Né le 11 novembre 1913, William Commanda, de son vrai nom Ojigkwanong (Étoile du Matin), était l’arrière-petit-fils de Pakinawatik, le leader algonquin qui avait conduit son peuple du lac des Deux Montagnes jusqu’au site de l’actuel réserve indienne de Kitigan Zibi en 1854 (alors désignée sous le nom de réserve de la Rivière Désert).

William Commanda fut chef de la communauté à la suite de son illustre arrière-grand-père de 1951 à 1970. Il avait également été choisi comme chef suprême du seul mouvement visant la création d’un gouvernement autochtone indépendant, le North American Indian Nation Government, en 1945. La création de ce gouvernement se voulait une réponse au gouvernement qui refusait alors tous droits aux peuples autochtones. Plusieurs de leaders qui avaient soutenu la création de ce gouvernement avaient par la suite fait l’objet de poursuites de la part du gouvernement fédéral et avaient été condamnés à des peines de prison pour conspiration.

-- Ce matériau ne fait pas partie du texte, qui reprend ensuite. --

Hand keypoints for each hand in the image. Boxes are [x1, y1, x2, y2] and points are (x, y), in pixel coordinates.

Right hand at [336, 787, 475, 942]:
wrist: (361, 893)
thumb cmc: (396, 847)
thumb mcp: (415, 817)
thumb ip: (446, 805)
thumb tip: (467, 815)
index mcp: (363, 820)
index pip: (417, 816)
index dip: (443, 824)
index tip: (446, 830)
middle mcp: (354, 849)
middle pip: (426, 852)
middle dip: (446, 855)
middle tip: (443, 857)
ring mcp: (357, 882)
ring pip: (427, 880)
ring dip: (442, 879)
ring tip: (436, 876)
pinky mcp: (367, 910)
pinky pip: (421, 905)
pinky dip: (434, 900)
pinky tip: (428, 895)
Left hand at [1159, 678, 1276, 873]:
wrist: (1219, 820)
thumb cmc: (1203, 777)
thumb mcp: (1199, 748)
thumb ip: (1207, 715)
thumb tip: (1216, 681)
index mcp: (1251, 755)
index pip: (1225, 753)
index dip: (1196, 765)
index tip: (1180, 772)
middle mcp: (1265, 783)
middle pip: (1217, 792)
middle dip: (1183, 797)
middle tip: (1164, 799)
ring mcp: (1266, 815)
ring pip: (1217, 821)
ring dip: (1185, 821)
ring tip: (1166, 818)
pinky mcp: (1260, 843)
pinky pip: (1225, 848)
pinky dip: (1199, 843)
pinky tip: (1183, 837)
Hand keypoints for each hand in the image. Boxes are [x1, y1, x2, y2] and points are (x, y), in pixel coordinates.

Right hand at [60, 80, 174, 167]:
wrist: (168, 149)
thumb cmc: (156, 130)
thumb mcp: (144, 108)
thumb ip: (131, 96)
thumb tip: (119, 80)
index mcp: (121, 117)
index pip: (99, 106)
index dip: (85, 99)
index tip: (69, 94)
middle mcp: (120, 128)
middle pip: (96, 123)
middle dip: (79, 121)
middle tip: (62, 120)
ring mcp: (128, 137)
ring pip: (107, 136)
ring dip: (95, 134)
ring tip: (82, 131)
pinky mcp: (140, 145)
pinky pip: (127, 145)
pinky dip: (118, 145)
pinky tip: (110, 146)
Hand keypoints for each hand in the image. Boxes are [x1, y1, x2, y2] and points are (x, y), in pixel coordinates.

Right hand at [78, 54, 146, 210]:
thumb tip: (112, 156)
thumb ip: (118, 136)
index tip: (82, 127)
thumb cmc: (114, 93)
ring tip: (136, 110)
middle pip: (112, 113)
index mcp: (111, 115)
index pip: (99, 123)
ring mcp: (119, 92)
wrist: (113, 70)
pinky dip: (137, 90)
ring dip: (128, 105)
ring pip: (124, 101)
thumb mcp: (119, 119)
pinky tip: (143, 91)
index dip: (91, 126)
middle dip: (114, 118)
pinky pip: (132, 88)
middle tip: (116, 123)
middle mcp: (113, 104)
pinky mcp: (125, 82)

Ancien trappeur et bûcheron, William Commanda était également connu pour sa parfaite maîtrise de l’art de la construction de canots d’écorce. Mais c’est surtout en tant que gardien des wampums sacrés qu’il était connu ces dernières années, dont le fameux wampum des Sept Prophéties considéré comme un document fondateur de la nation algonquine. Il a donné de nombreuses conférences sur le sujet un peu partout dans le monde. Il était depuis plusieurs années le guide spirituel d’un mouvement pacifique international, le Cercle de toutes les nations, et recevait chaque année au début du mois d’août des centaines de visiteurs d’un peu partout dans le monde venus entendre ses enseignements. Il favorisait la bonne entente entre les nations et la protection de la Terre-mère.

Bien que humble, il avait rencontré la plupart des grands leaders politiques et spirituels du monde. Il s’était retrouvé aux côtés du Dalaï Lama en 1990 à Ottawa, et plus tard en 1998 en compagnie de Nelson Mandela. En 2008, il recevait l’Ordre du Canada des mains de la gouverneure générale, Michaëlle Jean. Il prononcera de nombreux discours à l’Organisation des Nations Unies, contribuant à l’adoption de la Déclaration de l’ONU sur les droits des peuples autochtones.